- Pronunciation: [ǂxʼāōǁˀã̀ẽ̀]
- Native to: Namibia, Botswana
- Native speakers: 5,000 (2003)
- Language family: Kxʼa ǃKungJuǀʼhoanǂKxʼaoǁʼae; ; ;

Language codes
- ISO 639-3: (aue merged into ktz Juǀʼhoan in 2015)
- Glottolog: kxau1241
- ELP: ǂKx'au||'ein

= ǂKxʼaoǁʼae =

IKung dialect spoken in Namibia and Botswana

ǂKxʼaoǁʼae (English pronunciation: /ˈkaʊkaɪ/ KOW-ky, native pronunciation: /ktz/), also rendered ǂKxʼauǁʼein (/ˈkaʊkeɪn/ KOW-kayn), or Gobabi ǃKung (Gobabis-ǃXû), is an eastern dialect of the Southern ǃKung language, spoken in Botswana (the settlements of Groote Laagte, East Hanahai, Kanagas and Ghanzi in Ghanzi District and on the commercial farms) and in Namibia (the city of Gobabis and settlements along the C22 road to Otjinene as far as Eiseb, Omaheke Region) by about 7,000 people. In Botswana, most speakers are bilingual in Naro or Tswana.

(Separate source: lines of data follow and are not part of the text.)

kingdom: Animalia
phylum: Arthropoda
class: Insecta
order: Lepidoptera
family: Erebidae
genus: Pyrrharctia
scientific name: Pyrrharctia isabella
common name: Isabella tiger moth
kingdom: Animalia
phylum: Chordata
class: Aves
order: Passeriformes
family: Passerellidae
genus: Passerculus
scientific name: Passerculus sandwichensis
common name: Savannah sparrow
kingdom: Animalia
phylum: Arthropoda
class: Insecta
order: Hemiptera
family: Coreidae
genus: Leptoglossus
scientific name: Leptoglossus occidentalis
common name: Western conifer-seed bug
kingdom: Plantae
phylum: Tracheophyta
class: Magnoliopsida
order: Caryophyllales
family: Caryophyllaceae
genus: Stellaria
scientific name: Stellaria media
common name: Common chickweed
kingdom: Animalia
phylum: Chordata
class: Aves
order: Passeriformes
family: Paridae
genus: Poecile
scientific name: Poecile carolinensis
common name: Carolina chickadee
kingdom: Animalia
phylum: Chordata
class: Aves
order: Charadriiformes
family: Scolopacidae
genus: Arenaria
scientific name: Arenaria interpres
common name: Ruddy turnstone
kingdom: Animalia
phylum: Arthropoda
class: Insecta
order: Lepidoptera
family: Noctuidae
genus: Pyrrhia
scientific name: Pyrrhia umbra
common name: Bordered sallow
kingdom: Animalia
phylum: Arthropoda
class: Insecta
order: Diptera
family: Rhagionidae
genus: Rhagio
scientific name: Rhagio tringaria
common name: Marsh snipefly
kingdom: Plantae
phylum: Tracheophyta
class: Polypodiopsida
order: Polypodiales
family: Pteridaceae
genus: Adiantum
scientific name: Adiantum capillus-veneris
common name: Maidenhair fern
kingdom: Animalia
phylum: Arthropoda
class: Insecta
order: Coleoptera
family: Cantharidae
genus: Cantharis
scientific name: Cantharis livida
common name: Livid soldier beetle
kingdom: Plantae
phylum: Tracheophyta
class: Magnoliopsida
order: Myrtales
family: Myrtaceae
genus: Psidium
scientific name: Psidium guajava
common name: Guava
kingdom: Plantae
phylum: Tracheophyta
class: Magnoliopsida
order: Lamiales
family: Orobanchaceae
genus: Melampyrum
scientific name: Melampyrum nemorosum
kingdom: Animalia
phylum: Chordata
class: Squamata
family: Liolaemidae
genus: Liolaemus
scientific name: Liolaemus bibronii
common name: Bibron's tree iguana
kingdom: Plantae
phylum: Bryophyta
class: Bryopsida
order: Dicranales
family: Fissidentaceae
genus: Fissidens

There are numerous spellings of the name, including ǁAuǁei, ǁXʼauǁʼe, and Auen. Endonyms are Juǀʼhoan(si), ǃXun in Namibia and ǂXʼaoǁʼaen (predominantly in Botswana), meaning "northern people" in Naro. It also goes by the names Gobabis ǃKung and Kaukau (which can take the noun class prefixes in Tswana to give Mokaukau for one person, Bakaukau for the group and Sekaukau for the language).

In Namibia, ǂKxʼaoǁʼae tends to refer literally to the ǃXuun speakers to the north in the Caprivi area. With the exception of a few cultural traits, speakers of ǂKxʼaoǁʼae and those of Juǀʼhoan both in Botswana and Namibia argue that they are one and the same people, speaking one language, with some dialectal attributes.

The non-Latin characters used by the language predominantly refer to click consonants and follow the orthography by Patrick Dickens for Juǀʼhoan.

The limited data on these dialects is poorly transcribed, but as of 2015 fieldwork is in progress.